Aim:
Rewrite the records from the beginning through the line that contains "genus: Streptopelia", substituting "vernacular name" for each "common name" and leaving everything else as it stands.

Provided data:
--

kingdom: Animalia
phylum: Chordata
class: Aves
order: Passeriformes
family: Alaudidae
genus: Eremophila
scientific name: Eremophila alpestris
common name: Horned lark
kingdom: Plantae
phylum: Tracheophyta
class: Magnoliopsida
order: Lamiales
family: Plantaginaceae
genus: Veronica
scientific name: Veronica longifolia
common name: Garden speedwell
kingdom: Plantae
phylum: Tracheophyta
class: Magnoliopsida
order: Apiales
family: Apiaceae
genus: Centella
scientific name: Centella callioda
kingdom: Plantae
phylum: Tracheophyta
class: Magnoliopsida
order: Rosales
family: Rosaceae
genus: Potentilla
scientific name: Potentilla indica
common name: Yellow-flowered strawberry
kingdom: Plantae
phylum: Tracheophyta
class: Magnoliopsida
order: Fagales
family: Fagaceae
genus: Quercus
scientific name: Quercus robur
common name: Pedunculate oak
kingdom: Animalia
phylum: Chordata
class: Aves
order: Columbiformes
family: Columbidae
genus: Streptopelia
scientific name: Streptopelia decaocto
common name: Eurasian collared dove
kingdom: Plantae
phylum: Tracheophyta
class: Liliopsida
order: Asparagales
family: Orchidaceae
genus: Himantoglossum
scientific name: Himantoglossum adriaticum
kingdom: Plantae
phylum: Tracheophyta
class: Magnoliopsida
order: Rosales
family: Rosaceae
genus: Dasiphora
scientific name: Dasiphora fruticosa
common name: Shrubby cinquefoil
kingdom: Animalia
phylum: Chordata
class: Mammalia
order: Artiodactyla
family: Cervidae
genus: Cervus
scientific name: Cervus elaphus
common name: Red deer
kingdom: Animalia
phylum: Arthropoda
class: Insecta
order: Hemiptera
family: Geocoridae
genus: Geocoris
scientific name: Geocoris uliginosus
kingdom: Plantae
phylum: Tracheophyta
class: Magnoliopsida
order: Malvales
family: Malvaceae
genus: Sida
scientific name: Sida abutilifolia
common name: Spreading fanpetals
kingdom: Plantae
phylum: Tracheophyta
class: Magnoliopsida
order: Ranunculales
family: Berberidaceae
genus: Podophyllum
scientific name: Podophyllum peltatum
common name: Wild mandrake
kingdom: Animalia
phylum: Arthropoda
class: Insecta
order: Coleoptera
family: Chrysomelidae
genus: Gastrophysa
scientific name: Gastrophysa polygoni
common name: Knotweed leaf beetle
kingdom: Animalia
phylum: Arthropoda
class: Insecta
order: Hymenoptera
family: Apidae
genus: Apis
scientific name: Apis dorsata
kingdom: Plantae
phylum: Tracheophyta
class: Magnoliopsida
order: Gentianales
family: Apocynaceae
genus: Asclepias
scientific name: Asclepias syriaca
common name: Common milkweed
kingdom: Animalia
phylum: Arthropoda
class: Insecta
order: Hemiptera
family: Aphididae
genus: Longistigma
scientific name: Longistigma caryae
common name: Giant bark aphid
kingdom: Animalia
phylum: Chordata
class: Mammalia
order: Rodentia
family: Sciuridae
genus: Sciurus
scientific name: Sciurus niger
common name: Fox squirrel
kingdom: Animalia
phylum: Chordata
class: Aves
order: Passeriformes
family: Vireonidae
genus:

--

Exercise solution:
kingdom: Animalia
phylum: Chordata
class: Aves
order: Passeriformes
family: Alaudidae
genus: Eremophila
scientific name: Eremophila alpestris
vernacular name: Horned lark
kingdom: Plantae
phylum: Tracheophyta
class: Magnoliopsida
order: Lamiales
family: Plantaginaceae
genus: Veronica
scientific name: Veronica longifolia
vernacular name: Garden speedwell
kingdom: Plantae
phylum: Tracheophyta
class: Magnoliopsida
order: Apiales
family: Apiaceae
genus: Centella
scientific name: Centella callioda
kingdom: Plantae
phylum: Tracheophyta
class: Magnoliopsida
order: Rosales
family: Rosaceae
genus: Potentilla
scientific name: Potentilla indica
vernacular name: Yellow-flowered strawberry
kingdom: Plantae
phylum: Tracheophyta
class: Magnoliopsida
order: Fagales
family: Fagaceae
genus: Quercus
scientific name: Quercus robur
vernacular name: Pedunculate oak
kingdom: Animalia
phylum: Chordata
class: Aves
order: Columbiformes
family: Columbidae
genus: Streptopelia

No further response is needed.